黒い牛乳と言うとてもおどろおどろした名前の本である。「黒い牛乳」冬幻舎刊740円。著者の中洞正氏は、岩手県で山地酪農を営み、自ら製品化して販売している酪農家である。昨年は「幸せな牛からおいしい牛乳」コモンズ社刊、という本も出版している。
内容的には、前書とかなり重なるが酪農に直接かかわりのない人にはこちらをお勧めしたい。現在の日本の牛乳は、生産過程を販売過程で大きな問題を抱えている。中洞氏はこれらを解決するために二つのことを行った。一つは農協との決別である。もう一つは自らが加工販売所を作り販売することである。
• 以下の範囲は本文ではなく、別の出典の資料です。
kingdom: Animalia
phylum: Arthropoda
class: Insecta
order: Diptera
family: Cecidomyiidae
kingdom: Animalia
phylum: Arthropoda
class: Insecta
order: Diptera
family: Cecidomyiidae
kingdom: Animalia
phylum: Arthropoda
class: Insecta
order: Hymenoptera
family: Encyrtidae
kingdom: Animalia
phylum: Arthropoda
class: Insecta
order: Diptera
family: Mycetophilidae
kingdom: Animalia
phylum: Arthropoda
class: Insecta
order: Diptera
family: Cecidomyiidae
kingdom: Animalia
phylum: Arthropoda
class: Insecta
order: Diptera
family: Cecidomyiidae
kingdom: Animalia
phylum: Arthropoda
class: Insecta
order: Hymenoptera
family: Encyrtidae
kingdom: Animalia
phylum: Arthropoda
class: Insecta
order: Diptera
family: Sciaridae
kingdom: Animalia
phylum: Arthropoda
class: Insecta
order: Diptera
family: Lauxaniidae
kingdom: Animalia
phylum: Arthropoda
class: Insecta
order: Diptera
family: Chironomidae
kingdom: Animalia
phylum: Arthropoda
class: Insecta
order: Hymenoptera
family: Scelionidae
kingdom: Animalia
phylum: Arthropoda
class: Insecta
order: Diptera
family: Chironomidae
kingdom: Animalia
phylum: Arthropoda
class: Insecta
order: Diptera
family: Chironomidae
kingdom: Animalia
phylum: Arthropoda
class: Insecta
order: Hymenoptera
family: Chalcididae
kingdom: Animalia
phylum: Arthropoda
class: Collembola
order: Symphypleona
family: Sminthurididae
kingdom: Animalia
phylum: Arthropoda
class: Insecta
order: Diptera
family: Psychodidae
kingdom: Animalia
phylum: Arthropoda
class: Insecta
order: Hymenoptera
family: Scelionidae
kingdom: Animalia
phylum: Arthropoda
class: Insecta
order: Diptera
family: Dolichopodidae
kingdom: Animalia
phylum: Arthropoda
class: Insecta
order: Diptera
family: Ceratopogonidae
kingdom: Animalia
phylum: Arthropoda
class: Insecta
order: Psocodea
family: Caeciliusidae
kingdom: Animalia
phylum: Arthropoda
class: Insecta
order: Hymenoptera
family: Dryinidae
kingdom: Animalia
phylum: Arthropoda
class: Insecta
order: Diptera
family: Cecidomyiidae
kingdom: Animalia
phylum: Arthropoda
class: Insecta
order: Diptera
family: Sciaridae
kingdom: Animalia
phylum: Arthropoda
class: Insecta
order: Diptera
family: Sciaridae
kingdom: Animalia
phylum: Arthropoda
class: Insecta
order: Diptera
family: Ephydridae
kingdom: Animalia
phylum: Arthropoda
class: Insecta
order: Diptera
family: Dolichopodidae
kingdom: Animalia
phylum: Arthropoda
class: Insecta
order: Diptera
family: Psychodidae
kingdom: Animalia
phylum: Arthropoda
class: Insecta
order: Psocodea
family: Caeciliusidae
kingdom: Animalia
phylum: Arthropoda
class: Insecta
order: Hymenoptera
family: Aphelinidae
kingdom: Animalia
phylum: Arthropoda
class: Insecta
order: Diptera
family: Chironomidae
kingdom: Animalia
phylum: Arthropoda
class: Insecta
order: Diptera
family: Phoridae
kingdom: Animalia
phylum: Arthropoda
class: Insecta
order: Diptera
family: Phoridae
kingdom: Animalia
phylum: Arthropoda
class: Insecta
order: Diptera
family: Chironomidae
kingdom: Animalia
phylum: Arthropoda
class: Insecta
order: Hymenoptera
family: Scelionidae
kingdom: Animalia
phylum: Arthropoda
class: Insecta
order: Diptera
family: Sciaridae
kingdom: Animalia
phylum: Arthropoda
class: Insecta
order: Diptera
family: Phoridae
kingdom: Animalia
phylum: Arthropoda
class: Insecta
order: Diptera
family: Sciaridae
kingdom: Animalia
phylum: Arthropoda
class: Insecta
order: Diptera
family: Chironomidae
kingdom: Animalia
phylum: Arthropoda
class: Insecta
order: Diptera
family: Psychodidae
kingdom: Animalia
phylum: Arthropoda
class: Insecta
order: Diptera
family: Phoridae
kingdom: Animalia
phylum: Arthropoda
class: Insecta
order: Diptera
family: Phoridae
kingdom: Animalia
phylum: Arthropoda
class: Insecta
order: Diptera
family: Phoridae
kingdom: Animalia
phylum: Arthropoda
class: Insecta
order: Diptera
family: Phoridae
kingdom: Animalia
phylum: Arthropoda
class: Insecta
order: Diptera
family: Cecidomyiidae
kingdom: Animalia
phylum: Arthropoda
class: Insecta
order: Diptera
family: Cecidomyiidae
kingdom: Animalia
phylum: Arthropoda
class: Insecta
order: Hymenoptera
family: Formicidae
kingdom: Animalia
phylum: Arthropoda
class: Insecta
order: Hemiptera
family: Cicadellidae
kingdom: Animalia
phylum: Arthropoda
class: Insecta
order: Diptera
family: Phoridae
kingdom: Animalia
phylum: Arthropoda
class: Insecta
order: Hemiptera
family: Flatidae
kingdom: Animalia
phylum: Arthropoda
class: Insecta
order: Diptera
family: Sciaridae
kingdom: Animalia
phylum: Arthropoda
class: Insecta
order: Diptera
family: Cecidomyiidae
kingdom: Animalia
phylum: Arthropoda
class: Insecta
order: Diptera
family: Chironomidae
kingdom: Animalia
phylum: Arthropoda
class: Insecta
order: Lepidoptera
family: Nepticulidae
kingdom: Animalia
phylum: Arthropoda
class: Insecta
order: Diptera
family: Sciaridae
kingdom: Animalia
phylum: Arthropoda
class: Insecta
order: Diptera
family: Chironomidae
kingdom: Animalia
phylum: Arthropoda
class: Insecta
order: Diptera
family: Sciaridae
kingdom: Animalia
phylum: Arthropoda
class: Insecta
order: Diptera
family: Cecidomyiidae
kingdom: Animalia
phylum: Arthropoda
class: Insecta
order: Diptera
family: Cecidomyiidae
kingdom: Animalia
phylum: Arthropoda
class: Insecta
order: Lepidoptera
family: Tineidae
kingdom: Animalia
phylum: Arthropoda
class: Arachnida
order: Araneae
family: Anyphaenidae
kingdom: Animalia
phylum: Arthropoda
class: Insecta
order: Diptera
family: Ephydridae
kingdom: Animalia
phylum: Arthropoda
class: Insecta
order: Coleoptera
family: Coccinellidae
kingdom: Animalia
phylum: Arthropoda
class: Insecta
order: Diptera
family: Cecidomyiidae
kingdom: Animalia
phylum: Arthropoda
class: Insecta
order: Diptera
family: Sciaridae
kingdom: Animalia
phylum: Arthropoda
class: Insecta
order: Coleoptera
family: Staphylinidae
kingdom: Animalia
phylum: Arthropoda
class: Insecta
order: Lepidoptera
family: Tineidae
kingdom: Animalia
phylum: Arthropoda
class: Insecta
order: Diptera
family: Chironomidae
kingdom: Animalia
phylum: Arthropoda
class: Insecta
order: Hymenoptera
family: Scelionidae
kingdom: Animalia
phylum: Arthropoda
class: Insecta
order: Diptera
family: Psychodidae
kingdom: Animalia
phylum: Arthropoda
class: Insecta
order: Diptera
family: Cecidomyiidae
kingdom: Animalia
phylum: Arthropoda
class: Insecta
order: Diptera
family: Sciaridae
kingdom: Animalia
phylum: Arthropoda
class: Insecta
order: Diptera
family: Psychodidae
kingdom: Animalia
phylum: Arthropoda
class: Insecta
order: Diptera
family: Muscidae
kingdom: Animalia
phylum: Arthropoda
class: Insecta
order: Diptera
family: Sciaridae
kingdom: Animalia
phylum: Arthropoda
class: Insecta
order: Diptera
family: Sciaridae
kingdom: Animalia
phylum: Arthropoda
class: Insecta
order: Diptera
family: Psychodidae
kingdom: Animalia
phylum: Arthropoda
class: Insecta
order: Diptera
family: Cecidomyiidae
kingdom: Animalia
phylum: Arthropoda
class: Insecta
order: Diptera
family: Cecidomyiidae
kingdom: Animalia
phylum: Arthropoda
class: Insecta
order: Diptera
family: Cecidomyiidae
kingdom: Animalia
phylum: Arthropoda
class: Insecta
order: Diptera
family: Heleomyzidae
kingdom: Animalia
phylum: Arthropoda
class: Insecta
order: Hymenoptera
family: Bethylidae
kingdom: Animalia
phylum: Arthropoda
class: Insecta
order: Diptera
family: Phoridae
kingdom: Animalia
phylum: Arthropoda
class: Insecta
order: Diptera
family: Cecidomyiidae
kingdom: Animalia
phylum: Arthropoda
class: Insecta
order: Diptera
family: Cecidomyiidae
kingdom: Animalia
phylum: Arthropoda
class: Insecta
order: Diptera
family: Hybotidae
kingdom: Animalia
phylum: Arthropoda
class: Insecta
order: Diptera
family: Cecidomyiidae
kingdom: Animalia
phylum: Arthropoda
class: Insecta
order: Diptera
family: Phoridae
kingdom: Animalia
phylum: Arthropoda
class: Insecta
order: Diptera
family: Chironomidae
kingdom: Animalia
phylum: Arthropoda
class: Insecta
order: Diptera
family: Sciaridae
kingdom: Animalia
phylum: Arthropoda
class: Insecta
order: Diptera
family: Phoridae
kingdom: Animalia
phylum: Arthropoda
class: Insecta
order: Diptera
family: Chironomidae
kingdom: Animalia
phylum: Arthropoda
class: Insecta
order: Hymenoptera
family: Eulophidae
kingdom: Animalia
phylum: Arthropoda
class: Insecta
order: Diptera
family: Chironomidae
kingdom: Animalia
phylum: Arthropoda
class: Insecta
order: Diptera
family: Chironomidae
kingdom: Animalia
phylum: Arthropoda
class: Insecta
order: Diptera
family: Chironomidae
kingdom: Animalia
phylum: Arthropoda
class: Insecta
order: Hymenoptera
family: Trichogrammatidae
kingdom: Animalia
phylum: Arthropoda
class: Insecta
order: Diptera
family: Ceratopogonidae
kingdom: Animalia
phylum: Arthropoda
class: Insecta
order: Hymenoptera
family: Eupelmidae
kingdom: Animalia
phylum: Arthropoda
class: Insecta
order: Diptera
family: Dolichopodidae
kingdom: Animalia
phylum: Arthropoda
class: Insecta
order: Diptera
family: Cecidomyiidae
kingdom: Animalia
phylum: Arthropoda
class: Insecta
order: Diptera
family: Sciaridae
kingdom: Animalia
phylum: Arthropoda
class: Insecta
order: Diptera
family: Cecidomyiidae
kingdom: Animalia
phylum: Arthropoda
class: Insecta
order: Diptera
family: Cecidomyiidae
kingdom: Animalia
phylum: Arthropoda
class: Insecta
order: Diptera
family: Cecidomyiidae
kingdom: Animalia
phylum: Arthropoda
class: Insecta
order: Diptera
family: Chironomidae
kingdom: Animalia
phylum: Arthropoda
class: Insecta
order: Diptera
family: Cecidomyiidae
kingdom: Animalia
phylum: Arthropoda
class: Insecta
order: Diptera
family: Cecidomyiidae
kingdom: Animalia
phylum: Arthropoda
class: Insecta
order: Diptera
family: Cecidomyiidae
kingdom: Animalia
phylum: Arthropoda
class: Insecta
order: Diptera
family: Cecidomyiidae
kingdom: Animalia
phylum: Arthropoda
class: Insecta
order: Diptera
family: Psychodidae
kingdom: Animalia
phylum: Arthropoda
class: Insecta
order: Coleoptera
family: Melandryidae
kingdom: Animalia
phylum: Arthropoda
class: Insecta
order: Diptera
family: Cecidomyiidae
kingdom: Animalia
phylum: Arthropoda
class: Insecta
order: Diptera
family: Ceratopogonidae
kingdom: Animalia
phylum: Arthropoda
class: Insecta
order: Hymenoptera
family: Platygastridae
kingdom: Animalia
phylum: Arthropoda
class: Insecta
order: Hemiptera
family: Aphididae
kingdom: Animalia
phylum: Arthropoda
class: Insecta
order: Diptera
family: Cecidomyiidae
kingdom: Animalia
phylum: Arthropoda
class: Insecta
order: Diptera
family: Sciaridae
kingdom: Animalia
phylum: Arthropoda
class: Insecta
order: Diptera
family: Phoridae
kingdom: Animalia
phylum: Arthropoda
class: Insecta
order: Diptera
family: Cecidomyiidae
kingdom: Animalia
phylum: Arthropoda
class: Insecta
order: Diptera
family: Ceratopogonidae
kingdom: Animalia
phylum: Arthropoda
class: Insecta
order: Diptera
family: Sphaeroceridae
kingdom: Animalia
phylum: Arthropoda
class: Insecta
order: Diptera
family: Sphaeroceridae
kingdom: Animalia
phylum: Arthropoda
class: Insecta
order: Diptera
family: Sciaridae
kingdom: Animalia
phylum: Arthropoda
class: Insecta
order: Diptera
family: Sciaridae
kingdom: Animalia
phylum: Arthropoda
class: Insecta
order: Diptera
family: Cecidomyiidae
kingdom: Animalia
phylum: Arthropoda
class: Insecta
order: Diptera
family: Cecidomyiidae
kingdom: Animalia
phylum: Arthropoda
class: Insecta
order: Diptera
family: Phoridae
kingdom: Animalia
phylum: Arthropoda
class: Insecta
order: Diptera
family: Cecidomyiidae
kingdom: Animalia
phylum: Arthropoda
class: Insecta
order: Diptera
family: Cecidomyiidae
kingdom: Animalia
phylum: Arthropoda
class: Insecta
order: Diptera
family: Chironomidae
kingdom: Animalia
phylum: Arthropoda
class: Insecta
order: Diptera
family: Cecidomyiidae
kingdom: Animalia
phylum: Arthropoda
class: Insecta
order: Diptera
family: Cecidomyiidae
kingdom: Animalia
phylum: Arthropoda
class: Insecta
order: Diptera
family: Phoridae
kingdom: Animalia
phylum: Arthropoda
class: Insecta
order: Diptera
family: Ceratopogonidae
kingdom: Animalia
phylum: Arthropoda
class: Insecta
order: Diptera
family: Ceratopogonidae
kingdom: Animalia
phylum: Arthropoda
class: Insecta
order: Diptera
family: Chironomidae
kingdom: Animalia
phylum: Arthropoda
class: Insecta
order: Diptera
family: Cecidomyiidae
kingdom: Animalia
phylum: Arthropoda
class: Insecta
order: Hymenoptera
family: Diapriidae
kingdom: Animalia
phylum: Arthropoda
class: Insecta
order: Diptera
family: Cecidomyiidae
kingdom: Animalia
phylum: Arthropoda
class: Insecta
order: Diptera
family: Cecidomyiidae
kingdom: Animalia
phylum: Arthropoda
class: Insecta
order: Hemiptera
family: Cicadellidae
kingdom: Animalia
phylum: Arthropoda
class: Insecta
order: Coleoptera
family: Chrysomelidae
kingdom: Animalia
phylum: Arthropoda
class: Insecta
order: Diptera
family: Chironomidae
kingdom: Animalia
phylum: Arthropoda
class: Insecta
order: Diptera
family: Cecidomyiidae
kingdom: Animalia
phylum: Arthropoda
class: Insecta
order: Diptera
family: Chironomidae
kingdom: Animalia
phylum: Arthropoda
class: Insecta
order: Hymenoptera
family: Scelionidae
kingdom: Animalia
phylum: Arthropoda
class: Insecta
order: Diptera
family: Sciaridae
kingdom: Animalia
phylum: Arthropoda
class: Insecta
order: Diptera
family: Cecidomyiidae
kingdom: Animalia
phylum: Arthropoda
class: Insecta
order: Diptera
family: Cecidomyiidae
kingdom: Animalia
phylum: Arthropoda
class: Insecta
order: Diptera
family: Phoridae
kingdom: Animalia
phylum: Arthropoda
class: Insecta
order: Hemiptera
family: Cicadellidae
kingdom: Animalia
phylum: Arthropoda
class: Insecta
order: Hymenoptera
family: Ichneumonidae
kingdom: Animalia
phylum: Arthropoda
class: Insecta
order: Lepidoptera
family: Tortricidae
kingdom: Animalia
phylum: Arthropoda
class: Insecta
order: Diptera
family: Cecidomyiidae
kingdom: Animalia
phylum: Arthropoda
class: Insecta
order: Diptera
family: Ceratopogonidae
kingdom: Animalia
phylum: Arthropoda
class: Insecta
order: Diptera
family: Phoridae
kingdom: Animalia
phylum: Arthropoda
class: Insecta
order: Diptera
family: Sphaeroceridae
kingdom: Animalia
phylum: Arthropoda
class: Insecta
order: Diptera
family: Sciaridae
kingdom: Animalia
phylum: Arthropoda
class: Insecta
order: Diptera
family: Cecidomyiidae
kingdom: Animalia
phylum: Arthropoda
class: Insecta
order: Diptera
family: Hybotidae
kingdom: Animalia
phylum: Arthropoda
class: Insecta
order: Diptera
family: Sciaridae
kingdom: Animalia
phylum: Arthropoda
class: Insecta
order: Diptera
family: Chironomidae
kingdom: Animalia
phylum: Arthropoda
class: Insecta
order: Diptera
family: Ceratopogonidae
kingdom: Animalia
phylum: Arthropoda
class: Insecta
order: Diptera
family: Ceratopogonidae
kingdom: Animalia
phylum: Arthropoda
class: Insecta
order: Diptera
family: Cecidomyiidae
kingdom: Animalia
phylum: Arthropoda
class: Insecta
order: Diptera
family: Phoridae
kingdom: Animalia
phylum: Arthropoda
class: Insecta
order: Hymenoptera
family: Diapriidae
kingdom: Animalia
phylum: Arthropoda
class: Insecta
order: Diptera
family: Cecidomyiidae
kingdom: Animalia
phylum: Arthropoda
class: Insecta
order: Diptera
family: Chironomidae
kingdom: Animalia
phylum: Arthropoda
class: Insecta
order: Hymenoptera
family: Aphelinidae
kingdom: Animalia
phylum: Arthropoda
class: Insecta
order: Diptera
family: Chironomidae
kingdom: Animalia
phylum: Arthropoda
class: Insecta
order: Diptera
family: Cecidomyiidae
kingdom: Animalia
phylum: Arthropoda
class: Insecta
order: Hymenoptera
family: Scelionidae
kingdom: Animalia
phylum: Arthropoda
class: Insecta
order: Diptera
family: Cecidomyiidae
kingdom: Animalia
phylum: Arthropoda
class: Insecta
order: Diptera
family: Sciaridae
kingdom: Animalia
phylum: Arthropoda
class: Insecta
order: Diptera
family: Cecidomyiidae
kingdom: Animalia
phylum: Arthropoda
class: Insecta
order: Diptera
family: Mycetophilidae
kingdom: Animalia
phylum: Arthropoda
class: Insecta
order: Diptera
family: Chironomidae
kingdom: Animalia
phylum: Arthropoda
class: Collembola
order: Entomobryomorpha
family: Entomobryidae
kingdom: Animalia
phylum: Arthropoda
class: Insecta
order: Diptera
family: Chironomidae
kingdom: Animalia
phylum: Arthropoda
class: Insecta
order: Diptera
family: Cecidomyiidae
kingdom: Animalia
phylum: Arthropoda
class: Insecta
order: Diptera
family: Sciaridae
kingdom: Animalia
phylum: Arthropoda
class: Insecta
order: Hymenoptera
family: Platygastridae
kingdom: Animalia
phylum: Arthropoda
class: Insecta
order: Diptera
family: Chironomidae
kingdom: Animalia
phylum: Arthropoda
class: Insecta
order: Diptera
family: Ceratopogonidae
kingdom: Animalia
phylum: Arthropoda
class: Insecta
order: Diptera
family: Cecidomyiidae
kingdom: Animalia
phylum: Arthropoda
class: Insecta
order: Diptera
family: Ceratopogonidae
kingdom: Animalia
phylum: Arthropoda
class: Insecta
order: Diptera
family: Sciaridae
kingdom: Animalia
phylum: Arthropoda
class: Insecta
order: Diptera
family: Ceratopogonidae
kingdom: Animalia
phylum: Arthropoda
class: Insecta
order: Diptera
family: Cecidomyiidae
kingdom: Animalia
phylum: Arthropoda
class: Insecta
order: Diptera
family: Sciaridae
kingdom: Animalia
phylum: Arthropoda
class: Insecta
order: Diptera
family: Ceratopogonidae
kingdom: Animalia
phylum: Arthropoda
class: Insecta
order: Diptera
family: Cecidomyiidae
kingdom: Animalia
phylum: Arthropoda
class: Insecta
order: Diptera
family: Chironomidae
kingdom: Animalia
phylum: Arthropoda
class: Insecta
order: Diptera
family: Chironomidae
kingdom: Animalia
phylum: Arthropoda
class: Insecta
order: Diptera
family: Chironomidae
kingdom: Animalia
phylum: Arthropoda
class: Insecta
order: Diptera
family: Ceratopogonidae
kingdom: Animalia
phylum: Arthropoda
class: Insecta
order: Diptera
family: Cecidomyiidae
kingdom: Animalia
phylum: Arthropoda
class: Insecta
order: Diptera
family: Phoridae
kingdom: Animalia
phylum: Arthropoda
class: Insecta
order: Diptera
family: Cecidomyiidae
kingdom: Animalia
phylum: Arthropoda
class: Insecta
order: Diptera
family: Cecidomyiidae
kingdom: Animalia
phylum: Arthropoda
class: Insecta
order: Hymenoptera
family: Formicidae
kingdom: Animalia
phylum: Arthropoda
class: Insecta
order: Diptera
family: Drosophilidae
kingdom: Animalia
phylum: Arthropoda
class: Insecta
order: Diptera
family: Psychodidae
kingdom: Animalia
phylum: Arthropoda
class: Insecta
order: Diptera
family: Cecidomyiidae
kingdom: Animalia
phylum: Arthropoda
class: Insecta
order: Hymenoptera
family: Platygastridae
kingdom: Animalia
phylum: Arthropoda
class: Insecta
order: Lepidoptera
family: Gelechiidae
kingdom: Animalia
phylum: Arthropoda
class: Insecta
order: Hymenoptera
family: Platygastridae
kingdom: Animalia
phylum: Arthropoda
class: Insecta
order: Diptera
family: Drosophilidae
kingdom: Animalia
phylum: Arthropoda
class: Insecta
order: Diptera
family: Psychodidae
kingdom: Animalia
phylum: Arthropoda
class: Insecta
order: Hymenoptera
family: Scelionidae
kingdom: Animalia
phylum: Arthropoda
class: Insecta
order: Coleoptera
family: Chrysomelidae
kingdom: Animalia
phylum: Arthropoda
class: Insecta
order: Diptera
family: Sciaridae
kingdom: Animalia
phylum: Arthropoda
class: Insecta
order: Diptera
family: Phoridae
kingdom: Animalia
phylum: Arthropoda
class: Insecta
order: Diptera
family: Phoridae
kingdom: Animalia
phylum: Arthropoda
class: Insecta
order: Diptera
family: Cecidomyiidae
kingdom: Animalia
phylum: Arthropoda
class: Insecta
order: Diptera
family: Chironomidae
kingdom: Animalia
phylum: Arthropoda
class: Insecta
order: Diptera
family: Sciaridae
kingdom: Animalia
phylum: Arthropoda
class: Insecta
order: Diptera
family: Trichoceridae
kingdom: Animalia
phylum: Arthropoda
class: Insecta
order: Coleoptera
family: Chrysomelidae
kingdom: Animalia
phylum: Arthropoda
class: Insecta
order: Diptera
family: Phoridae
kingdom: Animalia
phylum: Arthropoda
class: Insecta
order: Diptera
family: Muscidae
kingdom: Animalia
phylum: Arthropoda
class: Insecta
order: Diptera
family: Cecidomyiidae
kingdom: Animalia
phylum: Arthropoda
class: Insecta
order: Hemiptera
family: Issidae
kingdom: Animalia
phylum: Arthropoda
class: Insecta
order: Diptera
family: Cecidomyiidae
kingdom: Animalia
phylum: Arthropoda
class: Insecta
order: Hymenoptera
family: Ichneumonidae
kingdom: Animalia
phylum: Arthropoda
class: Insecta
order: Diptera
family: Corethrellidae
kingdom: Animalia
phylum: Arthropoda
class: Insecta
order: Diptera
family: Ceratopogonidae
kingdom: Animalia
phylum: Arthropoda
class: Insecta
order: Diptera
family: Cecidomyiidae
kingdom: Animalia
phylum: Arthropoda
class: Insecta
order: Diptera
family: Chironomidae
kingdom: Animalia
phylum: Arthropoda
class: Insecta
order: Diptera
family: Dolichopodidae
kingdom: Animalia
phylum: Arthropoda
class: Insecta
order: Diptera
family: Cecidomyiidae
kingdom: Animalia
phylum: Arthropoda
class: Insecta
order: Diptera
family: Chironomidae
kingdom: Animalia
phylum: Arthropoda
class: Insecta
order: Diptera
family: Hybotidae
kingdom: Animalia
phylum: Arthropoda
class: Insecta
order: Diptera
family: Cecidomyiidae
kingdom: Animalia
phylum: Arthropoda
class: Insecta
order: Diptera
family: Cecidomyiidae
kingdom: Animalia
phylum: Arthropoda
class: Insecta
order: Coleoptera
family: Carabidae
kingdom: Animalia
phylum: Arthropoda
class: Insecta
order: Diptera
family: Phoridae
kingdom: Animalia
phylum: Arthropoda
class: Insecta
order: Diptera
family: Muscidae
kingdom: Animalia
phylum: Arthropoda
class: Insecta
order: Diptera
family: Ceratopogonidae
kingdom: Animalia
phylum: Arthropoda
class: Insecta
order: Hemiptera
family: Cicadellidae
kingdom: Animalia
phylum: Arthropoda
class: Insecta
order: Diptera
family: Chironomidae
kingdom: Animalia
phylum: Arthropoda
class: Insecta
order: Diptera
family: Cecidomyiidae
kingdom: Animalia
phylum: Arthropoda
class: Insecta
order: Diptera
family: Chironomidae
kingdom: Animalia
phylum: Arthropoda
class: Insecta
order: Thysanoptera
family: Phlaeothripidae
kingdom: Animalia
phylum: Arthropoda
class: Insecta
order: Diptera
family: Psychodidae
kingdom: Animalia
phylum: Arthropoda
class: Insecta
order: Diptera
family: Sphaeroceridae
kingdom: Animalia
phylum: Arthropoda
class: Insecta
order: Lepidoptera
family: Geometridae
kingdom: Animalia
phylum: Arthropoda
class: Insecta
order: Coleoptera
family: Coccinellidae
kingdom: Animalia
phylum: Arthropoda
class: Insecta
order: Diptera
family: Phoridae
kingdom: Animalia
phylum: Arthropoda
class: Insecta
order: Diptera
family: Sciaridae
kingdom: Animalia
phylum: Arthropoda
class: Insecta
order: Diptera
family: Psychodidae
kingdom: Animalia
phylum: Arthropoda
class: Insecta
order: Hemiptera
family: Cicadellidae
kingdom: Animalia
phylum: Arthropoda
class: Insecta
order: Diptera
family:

日本の乳牛は大量の輸入穀物を食べさせられている。これ自体が問題ではあるが、中洞氏は山地を切り拓いて牧草地にした。牧草は一般的なオチャードやチモシーではなく、岩手の山に元々ある野シバと呼ばれるものである。しかも何も手を加えなければ、勝手に野シバになってしまう。日本の殆どが山地である。今はかなりの面積が放置されている。中洞氏はその活用にとの提言も行っている。
日本の牛乳の殆どが、超高温殺菌である。しかも元々大きな粒子の脂肪球を切り刻んでホモゲナイズしたものである。著者はこの牛乳を焦げ臭い「黒い牛乳」と呼ぶのである。中洞氏の販売するは低温殺菌牛乳で、ホモゲナイズしていない。
超高温殺菌は、120~135度Cで1~3秒で処理する。誠に手早い方法で、大量に処理できる。これに対して、低温殺菌は、63~65度Cで30分間処理する方法である。真に手間がかかる。農家から直接牛乳をもらうことが少なくない。僅かに温めた牛乳は香も味も最高である。こうした牛乳を消費者に届けたいと、中洞氏は思ったのである。
また著者の牛はほとんど牛舎がなく、搾乳時に自分で帰ってくるだけの手間である。牛は自然の状態にとても近いと言える。自然に任せておけば何もすることがないと、著者は言う。
中洞氏のような飼養形態だと、沢山牛乳を出荷してくれないし、餌を買ってくれないし、設備投資もしてはくれないし、牛は病気にならないので獣医師もいらないし、いわゆる周辺産業にとってはお金儲けにならない。しかし、これこそ本当の酪農だと思うのであるが、農協も業者もお勧めになれないこうした小規模の酪農家が減りつつある。